The 2013 Drug Supply Chain Security Act marked a turning point for life science companies. They began to look more globally at how the legislation would affect both their near-term and longer-term business strategies for brand protection and track-and-trace and serialization requirements. "Assessment of Track-and-Trace and Serialization Legislation for Life Science Companies, United States" explores the implications for manufacturers, re-packagers, wholesale distributors, dispensers and third-party logistics providers.
The law provides a 10-year compliance window for a fully electronic and interoperable network. It also establishes a comprehensive set of near-term mandates as well as longer-term guidance time frames for further ratification of additional capabilities in consultation with stakeholders and industry.
European serialization mandates are expected in 2018. Europe defines a special classification for "falsified" medicines. The European Commission and industry supply-chain stakeholders have developed laws, processes and a cloud-based technology platform to protect patients from falsified medicines. The focus is on product authentication at points of dispensation, which is different from track-and-trace laws in other countries. Additional requirements and capabilities are being discussed as part of a schedule of delegated acts that will eventually become law. "Assessment of Track-and-Trace and Serialization Legislation for Life Science Companies, Europe" explores this series of laws, regulations and processes.
Eastern Europe, the Middle East and Turkey
Four countries have established processes in this region. "Assessment of Track-and-Trace and Serialization Legislation for Life Science Companies, Eastern Europe, the Middle East and Turkey" explores supply-chain operational and strategic requirements and opportunities for these countries. Turkey's Ilaç Takip Sistemi (iTS) is considered the most mature example of deployment of a multi-stakeholder track-and-trace system for pharmaceutical products.
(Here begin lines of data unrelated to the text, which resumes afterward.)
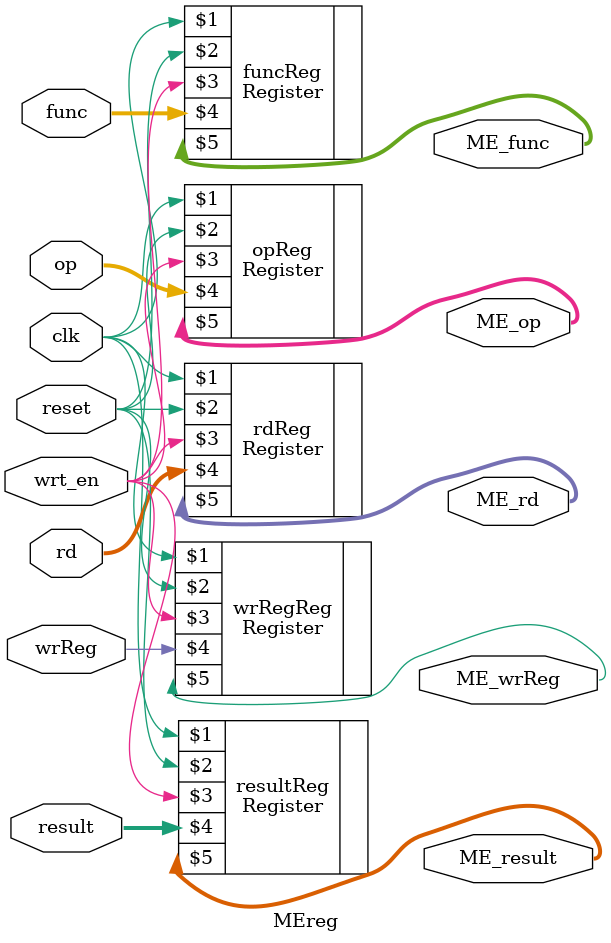
<source format=v>
module MEreg(wrt_en, reset, clk, op, func, result, rd, wrReg,
				 ME_func, ME_op, ME_result, ME_rd, ME_wrReg); 

	parameter DBITS = 32; 
	parameter REG_INDEX_BIT_WIDTH = 4; 

	input wrt_en, reset, clk; 
	input [3:0] op, func;
	input [DBITS-1:0] result; 
	input [REG_INDEX_BIT_WIDTH-1:0] rd; 
	input wrReg;
	
	output reg[3:0] ME_func, ME_op;
	output reg[DBITS-1:0] ME_result;
	output reg[REG_INDEX_BIT_WIDTH-1:0] ME_rd;
	output reg ME_wrReg;
	
	Register #(4, 0) opReg(clk, reset, wrt_en, op, ME_op);
	Register #(4, 0) funcReg(clk, reset, wrt_en, func, ME_func);
	Register #(DBITS,0) resultReg(clk, reset, wrt_en, result, ME_result); 
	Register #(REG_INDEX_BIT_WIDTH,0) rdReg(clk, reset, wrt_en, rd, ME_rd);
	Register #(1,0) wrRegReg(clk, reset, wrt_en, wrReg, ME_wrReg);

endmodule

</source>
As well as ensuring patient safety, iTS can deliver additional business outcomes such as fraud prevention, inventory control, optimized returns and IT interconnectivity.
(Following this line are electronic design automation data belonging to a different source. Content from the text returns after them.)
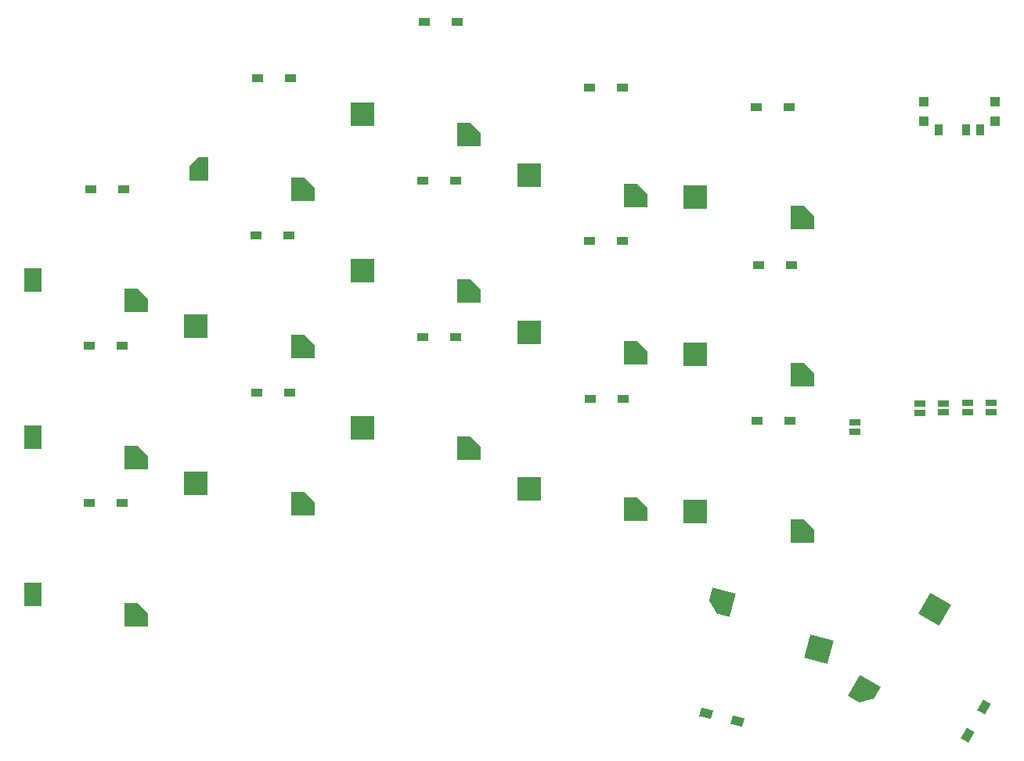
<source format=gbp>
G04 #@! TF.GenerationSoftware,KiCad,Pcbnew,9.0.2*
G04 #@! TF.CreationDate,2025-05-13T18:54:25-04:00*
G04 #@! TF.ProjectId,chocofi,63686f63-6f66-4692-9e6b-696361645f70,2.1*
G04 #@! TF.SameCoordinates,Original*
G04 #@! TF.FileFunction,Paste,Bot*
G04 #@! TF.FilePolarity,Positive*
%FSLAX46Y46*%
G04 Gerber Fmt 4.6, Leading zero omitted, Abs format (unit mm)*
G04 Created by KiCad (PCBNEW 9.0.2) date 2025-05-13 18:54:25*
%MOMM*%
%LPD*%
G01*
G04 APERTURE LIST*
G04 Aperture macros list*
%AMRotRect*
0 Rectangle, with rotation*
0 The origin of the aperture is its center*
0 $1 length*
0 $2 width*
0 $3 Rotation angle, in degrees counterclockwise*
0 Add horizontal line*
21,1,$1,$2,0,0,$3*%
%AMOutline5P*
0 Free polygon, 5 corners , with rotation*
0 The origin of the aperture is its center*
0 number of corners: always 5*
0 $1 to $10 corner X, Y*
0 $11 Rotation angle, in degrees counterclockwise*
0 create outline with 5 corners*
4,1,5,$1,$2,$3,$4,$5,$6,$7,$8,$9,$10,$1,$2,$11*%
%AMOutline6P*
0 Free polygon, 6 corners , with rotation*
0 The origin of the aperture is its center*
0 number of corners: always 6*
0 $1 to $12 corner X, Y*
0 $13 Rotation angle, in degrees counterclockwise*
0 create outline with 6 corners*
4,1,6,$1,$2,$3,$4,$5,$6,$7,$8,$9,$10,$11,$12,$1,$2,$13*%
%AMOutline7P*
0 Free polygon, 7 corners , with rotation*
0 The origin of the aperture is its center*
0 number of corners: always 7*
0 $1 to $14 corner X, Y*
0 $15 Rotation angle, in degrees counterclockwise*
0 create outline with 7 corners*
4,1,7,$1,$2,$3,$4,$5,$6,$7,$8,$9,$10,$11,$12,$13,$14,$1,$2,$15*%
%AMOutline8P*
0 Free polygon, 8 corners , with rotation*
0 The origin of the aperture is its center*
0 number of corners: always 8*
0 $1 to $16 corner X, Y*
0 $17 Rotation angle, in degrees counterclockwise*
0 create outline with 8 corners*
4,1,8,$1,$2,$3,$4,$5,$6,$7,$8,$9,$10,$11,$12,$13,$14,$15,$16,$1,$2,$17*%
G04 Aperture macros list end*
%ADD10R,1.300000X0.950000*%
%ADD11RotRect,1.300000X0.950000X345.000000*%
%ADD12RotRect,1.300000X0.950000X60.000000*%
%ADD13Outline5P,-1.300000X1.300000X0.130000X1.300000X1.300000X0.130000X1.300000X-1.300000X-1.300000X-1.300000X0.000000*%
%ADD14R,1.850000X2.600000*%
%ADD15Outline5P,-1.025000X0.275000X0.000000X1.300000X1.025000X1.300000X1.025000X-1.300000X-1.025000X-1.300000X0.000000*%
%ADD16R,2.600000X2.600000*%
%ADD17R,1.875000X2.600000*%
%ADD18Outline5P,-1.300000X1.300000X0.130000X1.300000X1.300000X0.130000X1.300000X-1.300000X-1.300000X-1.300000X165.000000*%
%ADD19RotRect,2.600000X2.600000X165.000000*%
%ADD20Outline5P,-1.300000X1.300000X0.130000X1.300000X1.300000X0.130000X1.300000X-1.300000X-1.300000X-1.300000X240.000000*%
%ADD21RotRect,2.600000X2.600000X240.000000*%
%ADD22R,1.143000X0.635000*%
%ADD23R,0.900000X1.300000*%
%ADD24R,1.000000X1.000000*%
G04 APERTURE END LIST*
D10*
X84229400Y-64312800D03*
X87779400Y-64312800D03*
X102314200Y-52273200D03*
X105864200Y-52273200D03*
X120297400Y-46228000D03*
X123847400Y-46228000D03*
X138229800Y-53289200D03*
X141779800Y-53289200D03*
X156213000Y-55422800D03*
X159763000Y-55422800D03*
X84127800Y-81229200D03*
X87677800Y-81229200D03*
X102111000Y-69342000D03*
X105661000Y-69342000D03*
X120195800Y-63347600D03*
X123745800Y-63347600D03*
X138179000Y-69900800D03*
X141729000Y-69900800D03*
X156517800Y-72491600D03*
X160067800Y-72491600D03*
X84127800Y-98247200D03*
X87677800Y-98247200D03*
X102212600Y-86309200D03*
X105762600Y-86309200D03*
X120195800Y-80314800D03*
X123745800Y-80314800D03*
X138280600Y-86969600D03*
X141830600Y-86969600D03*
X156314600Y-89357200D03*
X159864600Y-89357200D03*
D11*
X150799764Y-121001192D03*
X154228800Y-121920000D03*
D12*
X179070666Y-123432630D03*
X180845666Y-120358240D03*
D13*
X89185000Y-76350000D03*
D14*
X78010000Y-74150000D03*
D13*
X107185000Y-64350000D03*
D15*
X95960000Y-62150000D03*
D13*
X125185000Y-58350000D03*
D16*
X113635000Y-56150000D03*
D13*
X143185000Y-64970000D03*
D16*
X131635000Y-62770000D03*
D13*
X161185000Y-67350000D03*
D16*
X149635000Y-65150000D03*
D13*
X89185000Y-93350000D03*
D17*
X78010000Y-91150000D03*
D13*
X107185000Y-81350000D03*
D16*
X95635000Y-79150000D03*
D13*
X125185000Y-75350000D03*
D16*
X113635000Y-73150000D03*
D13*
X143185000Y-81970000D03*
D16*
X131635000Y-79770000D03*
D13*
X161185000Y-84350000D03*
D16*
X149635000Y-82150000D03*
D13*
X89185000Y-110350000D03*
D17*
X78010000Y-108150000D03*
D13*
X107185000Y-98350000D03*
D16*
X95635000Y-96150000D03*
D13*
X125185000Y-92350000D03*
D16*
X113635000Y-90150000D03*
D13*
X143185000Y-98975000D03*
D16*
X131635000Y-96775000D03*
D13*
X161185000Y-101350000D03*
D16*
X149635000Y-99150000D03*
D18*
X152436566Y-108985109D03*
D19*
X163023608Y-114099506D03*
D20*
X167869649Y-118651233D03*
D21*
X175549905Y-109748640D03*
D22*
X176480000Y-87478020D03*
X176480000Y-88478780D03*
X173930000Y-87507620D03*
X173930000Y-88508380D03*
X181640000Y-87428020D03*
X181640000Y-88428780D03*
X179060000Y-87448020D03*
X179060000Y-88448780D03*
D23*
X175931000Y-57880000D03*
X178931000Y-57880000D03*
X180431000Y-57880000D03*
D24*
X174331000Y-54830000D03*
X174331000Y-56930000D03*
X182031000Y-54830000D03*
X182031000Y-56930000D03*
D22*
X166878000Y-89542620D03*
X166878000Y-90543380D03*
M02*

</source>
Saudi Arabia and Jordan have been developing specific guidance legislation, with recommended compliance mandates beginning in March 2015 and 2017, respectively. Ukraine has been drafting legislation and undertaking pilots with key stakeholders and centralized repositories.
"Assessment of Track-and-Trace and Serialization Legislation for Life Science Companies, South America" focuses on Brazil's comprehensive phased mandates and immediate compliance requirements in 2015. Argentina has had product security mandates focusing on end-to-end supply-chain traceability and selective tamper-evident product integrity in place since 2011. Evolving operational models in Argentina and Brazil are influencing other countries in the region to develop their own laws and systems to secure drug products.
In "Assessment of Track-and-Trace and Serialization Legislation for Life Science Companies, Asia/Pacific," we discuss varying levels of development across the region. China has comprehensive legislative requirements, with important compliance milestones set for 2015. China's legislation has differentiated requirements, some of which are unique. Operating principles are full track-and-trace, with stakeholder verification and customer authentication ability. India has regulations covering packaging levels for export markets only. South Korea has legislation in process, with phased compliance requirements that start in 2015.
In "Assessment of Track-and-Trace and Serialization Legislation for Life Science Companies, Africa," we explain that track-and-trace and serialization laws have yet to emerge in Africa, despite many years of reported seizures and incidents of counterfeit medicines. The region presents unique challenges. Manufacturers and regulators have adopted product authentication through mobile connectivity to patients as the primary way to begin tackling this significant threat to patient safety.